I usually have to wait until the photographer gets down from the mountain top to send me the pictures for the press release too. Once everything is put together, it goes out to press and media all over the world. Hitting send is the best feeling in the world. Although the work is far from done, the hardest part is out of the way. It’s a great feeling when I get to finally take a shower, put on some normal clothes and just calm down for an hour.
Dinner – sampling the local cuisine
As soon as I leave my hotel room, I try to find my colleagues and we all go for dinner, sometimes with the athletes too. This is always really fun because we try to eat the local foods and experience the culture as much as possible. In Japan we had a very interesting sushi experience and in Greece we had a real Greek feast with 5 different types of cheeses.

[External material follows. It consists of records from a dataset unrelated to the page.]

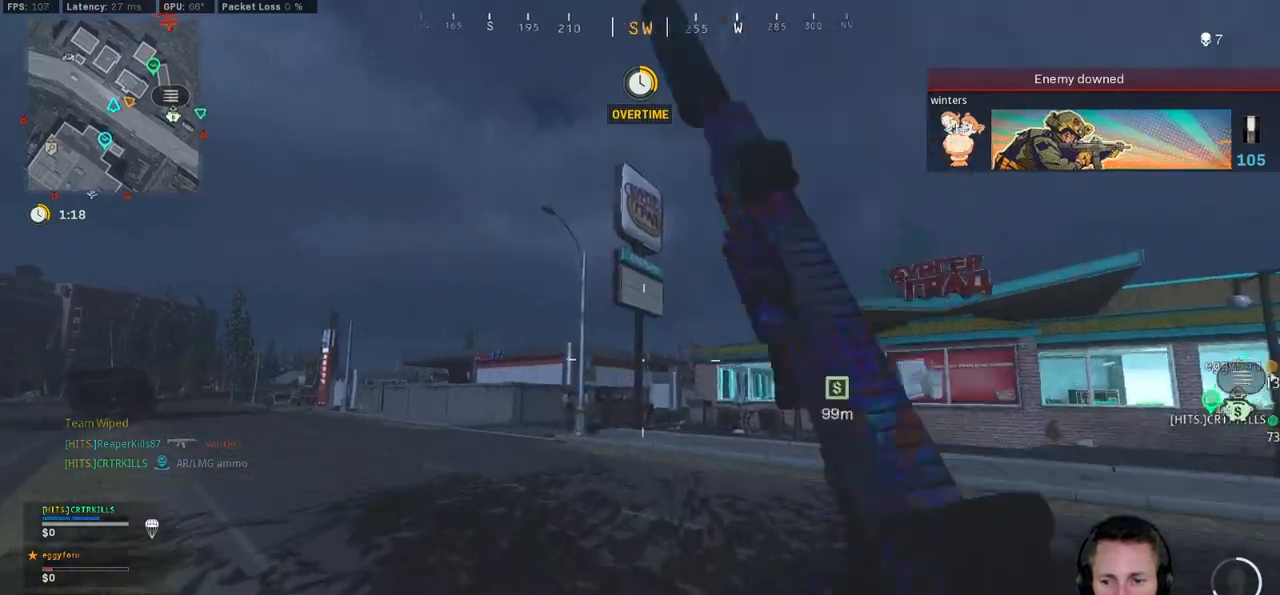
{"keys": ["a", "w"], "mouse": [], "events": [[17, "r", "down"], [34, "space", "up"], [100, "r", "up"], [334, "a", "down"]]}
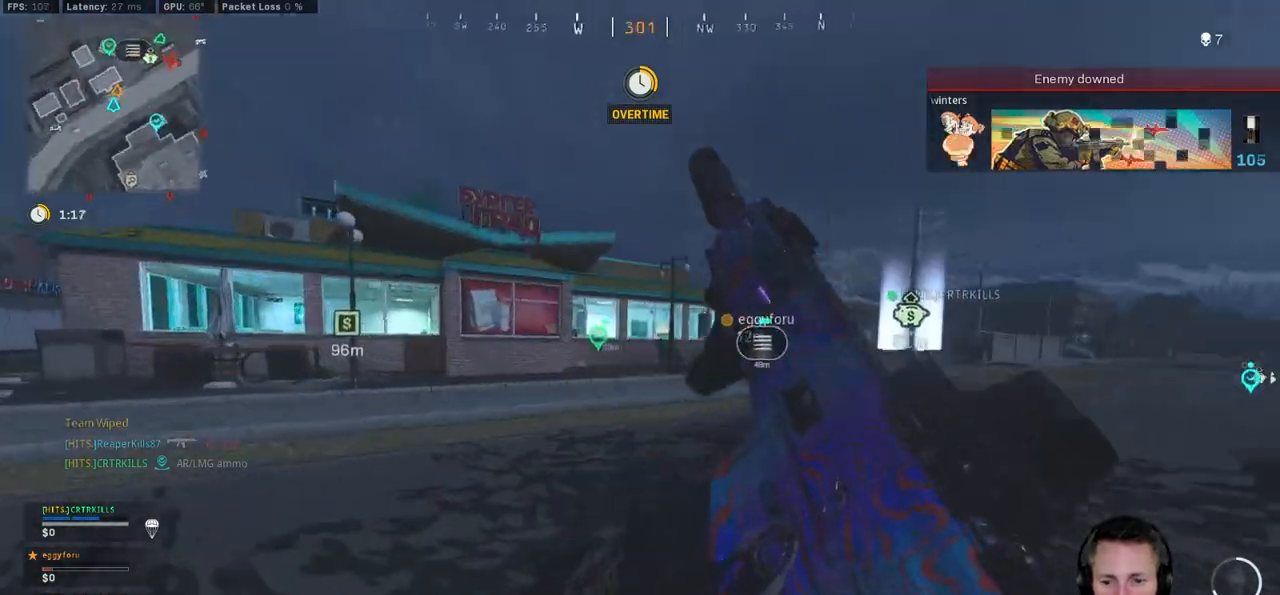
{"keys": ["a", "w"], "mouse": [], "events": []}
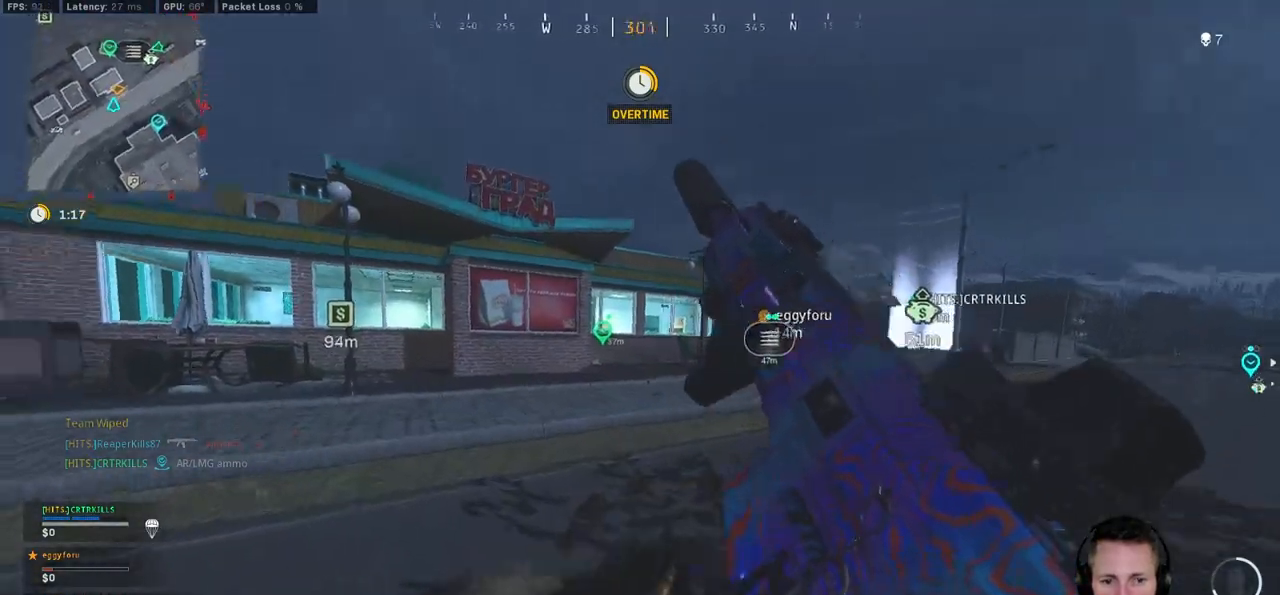
{"keys": ["w"], "mouse": [], "events": [[150, "a", "up"]]}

I’m always really exhausted at this point but so happy that everything went well. In the evening we attend the prize giving ceremony. At this I have to take pictures and videos again for our social media channels – this is never-ending! After the prize giving, we do interviews with the winners and then sit down and finish up the social media posting.
Phew – wrapping up until next time…
Usually we leave early the next day so I’ll head straight back to the hotel, pack up and go to bed so I’m not too tired for the journey home. In Madeira we had one day extra, so we got to spend half a day off and instead drove to another part of the island and just enjoyed being there, not having to think about work.
Most people think my job is so glamorous, travelling and running in the mountains all the time, but they don’t know all the hard work that goes into it. Still, I wouldn’t change a thing. I enjoy the madness and even the stress. It’s super-exhausting but that’s also what makes it so rewarding.
Sometimes when I feel really tired, I look around and remember how lucky I am to be doing something I love and I am so passionate about. When I had a 9-5 office job I used to dream of being in the mountains, now the mountains have become my office space. I’m very lucky to work with other passionate people and even though I write the word “skyrunning” about 10,000 times a day, it’s still my favourite word and I still enjoy speaking about it to anyone who will listen to me.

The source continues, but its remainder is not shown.